__ACTIVITY__
Update the records below by replacing every "centimetres" with "centimeters" and keeping everything else unchanged.

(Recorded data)
-*-
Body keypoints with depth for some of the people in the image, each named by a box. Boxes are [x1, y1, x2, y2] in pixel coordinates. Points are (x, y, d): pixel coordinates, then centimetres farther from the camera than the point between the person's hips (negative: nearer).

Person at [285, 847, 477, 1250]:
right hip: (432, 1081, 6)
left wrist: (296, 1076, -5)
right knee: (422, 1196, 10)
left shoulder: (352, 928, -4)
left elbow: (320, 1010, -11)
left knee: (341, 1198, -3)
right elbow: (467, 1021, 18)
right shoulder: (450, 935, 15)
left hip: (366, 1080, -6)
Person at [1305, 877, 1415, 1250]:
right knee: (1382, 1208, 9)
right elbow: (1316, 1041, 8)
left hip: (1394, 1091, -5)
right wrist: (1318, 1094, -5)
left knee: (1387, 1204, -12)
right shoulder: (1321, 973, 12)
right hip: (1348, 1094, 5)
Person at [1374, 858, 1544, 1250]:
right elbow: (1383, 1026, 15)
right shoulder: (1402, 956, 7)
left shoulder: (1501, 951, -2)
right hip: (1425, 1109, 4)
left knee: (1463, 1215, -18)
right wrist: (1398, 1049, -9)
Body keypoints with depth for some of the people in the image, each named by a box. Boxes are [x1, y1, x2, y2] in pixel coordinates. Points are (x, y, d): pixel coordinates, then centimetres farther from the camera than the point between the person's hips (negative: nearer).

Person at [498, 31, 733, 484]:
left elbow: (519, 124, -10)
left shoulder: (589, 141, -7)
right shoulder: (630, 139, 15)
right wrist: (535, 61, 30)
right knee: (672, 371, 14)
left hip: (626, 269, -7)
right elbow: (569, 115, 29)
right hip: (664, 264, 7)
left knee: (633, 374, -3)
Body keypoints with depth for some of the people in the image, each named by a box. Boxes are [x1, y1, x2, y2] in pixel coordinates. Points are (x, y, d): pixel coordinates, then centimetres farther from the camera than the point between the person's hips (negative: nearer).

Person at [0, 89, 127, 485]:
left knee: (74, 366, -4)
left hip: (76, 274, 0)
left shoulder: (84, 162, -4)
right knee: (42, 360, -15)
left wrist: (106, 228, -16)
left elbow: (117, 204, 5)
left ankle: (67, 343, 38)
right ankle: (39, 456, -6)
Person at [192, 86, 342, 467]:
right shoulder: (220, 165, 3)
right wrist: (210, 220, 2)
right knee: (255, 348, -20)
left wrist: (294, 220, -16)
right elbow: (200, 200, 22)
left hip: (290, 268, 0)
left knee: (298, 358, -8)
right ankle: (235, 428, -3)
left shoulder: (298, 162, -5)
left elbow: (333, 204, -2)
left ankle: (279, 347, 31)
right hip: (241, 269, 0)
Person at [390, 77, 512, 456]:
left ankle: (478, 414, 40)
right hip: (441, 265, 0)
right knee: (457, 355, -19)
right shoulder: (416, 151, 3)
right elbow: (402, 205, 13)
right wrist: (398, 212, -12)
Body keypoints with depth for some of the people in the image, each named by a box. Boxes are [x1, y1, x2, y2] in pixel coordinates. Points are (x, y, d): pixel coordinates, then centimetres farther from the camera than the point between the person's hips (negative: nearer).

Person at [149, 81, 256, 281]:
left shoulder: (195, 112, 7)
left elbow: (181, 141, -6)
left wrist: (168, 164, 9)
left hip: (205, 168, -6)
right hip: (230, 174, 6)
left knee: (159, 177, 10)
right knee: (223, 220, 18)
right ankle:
-*-
__WORKED SOLUTION__
Body keypoints with depth for some of the people in the image, each named by a box. Boxes are [x1, y1, x2, y2] in pixel coordinates. Points are (x, y, d): pixel coordinates, then centimeters farther from the camera than the point between the person's hips (negative: nearer).

Person at [285, 847, 477, 1250]:
right hip: (432, 1081, 6)
left wrist: (296, 1076, -5)
right knee: (422, 1196, 10)
left shoulder: (352, 928, -4)
left elbow: (320, 1010, -11)
left knee: (341, 1198, -3)
right elbow: (467, 1021, 18)
right shoulder: (450, 935, 15)
left hip: (366, 1080, -6)
Person at [1305, 877, 1415, 1250]:
right knee: (1382, 1208, 9)
right elbow: (1316, 1041, 8)
left hip: (1394, 1091, -5)
right wrist: (1318, 1094, -5)
left knee: (1387, 1204, -12)
right shoulder: (1321, 973, 12)
right hip: (1348, 1094, 5)
Person at [1374, 858, 1544, 1250]:
right elbow: (1383, 1026, 15)
right shoulder: (1402, 956, 7)
left shoulder: (1501, 951, -2)
right hip: (1425, 1109, 4)
left knee: (1463, 1215, -18)
right wrist: (1398, 1049, -9)
Body keypoints with depth for some of the people in the image, each named by a box. Boxes are [x1, y1, x2, y2] in pixel coordinates. Points are (x, y, d): pixel coordinates, then centimeters farther from the camera than the point between the person's hips (negative: nearer).

Person at [498, 31, 733, 484]:
left elbow: (519, 124, -10)
left shoulder: (589, 141, -7)
right shoulder: (630, 139, 15)
right wrist: (535, 61, 30)
right knee: (672, 371, 14)
left hip: (626, 269, -7)
right elbow: (569, 115, 29)
right hip: (664, 264, 7)
left knee: (633, 374, -3)
Body keypoints with depth for some of the people in the image, each named by a box. Boxes are [x1, y1, x2, y2] in pixel coordinates. Points are (x, y, d): pixel coordinates, then centimeters farther from the camera than the point between the person's hips (negative: nearer).

Person at [0, 89, 127, 485]:
left knee: (74, 366, -4)
left hip: (76, 274, 0)
left shoulder: (84, 162, -4)
right knee: (42, 360, -15)
left wrist: (106, 228, -16)
left elbow: (117, 204, 5)
left ankle: (67, 343, 38)
right ankle: (39, 456, -6)
Person at [192, 86, 342, 467]:
right shoulder: (220, 165, 3)
right wrist: (210, 220, 2)
right knee: (255, 348, -20)
left wrist: (294, 220, -16)
right elbow: (200, 200, 22)
left hip: (290, 268, 0)
left knee: (298, 358, -8)
right ankle: (235, 428, -3)
left shoulder: (298, 162, -5)
left elbow: (333, 204, -2)
left ankle: (279, 347, 31)
right hip: (241, 269, 0)
Person at [390, 77, 512, 456]:
left ankle: (478, 414, 40)
right hip: (441, 265, 0)
right knee: (457, 355, -19)
right shoulder: (416, 151, 3)
right elbow: (402, 205, 13)
right wrist: (398, 212, -12)
Body keypoints with depth for some of the people in the image, each named by a box. Boxes are [x1, y1, x2, y2] in pixel coordinates. Points are (x, y, d): pixel coordinates, then centimeters farther from the camera than the point between the person's hips (negative: nearer).

Person at [149, 81, 256, 281]:
left shoulder: (195, 112, 7)
left elbow: (181, 141, -6)
left wrist: (168, 164, 9)
left hip: (205, 168, -6)
right hip: (230, 174, 6)
left knee: (159, 177, 10)
right knee: (223, 220, 18)
right ankle:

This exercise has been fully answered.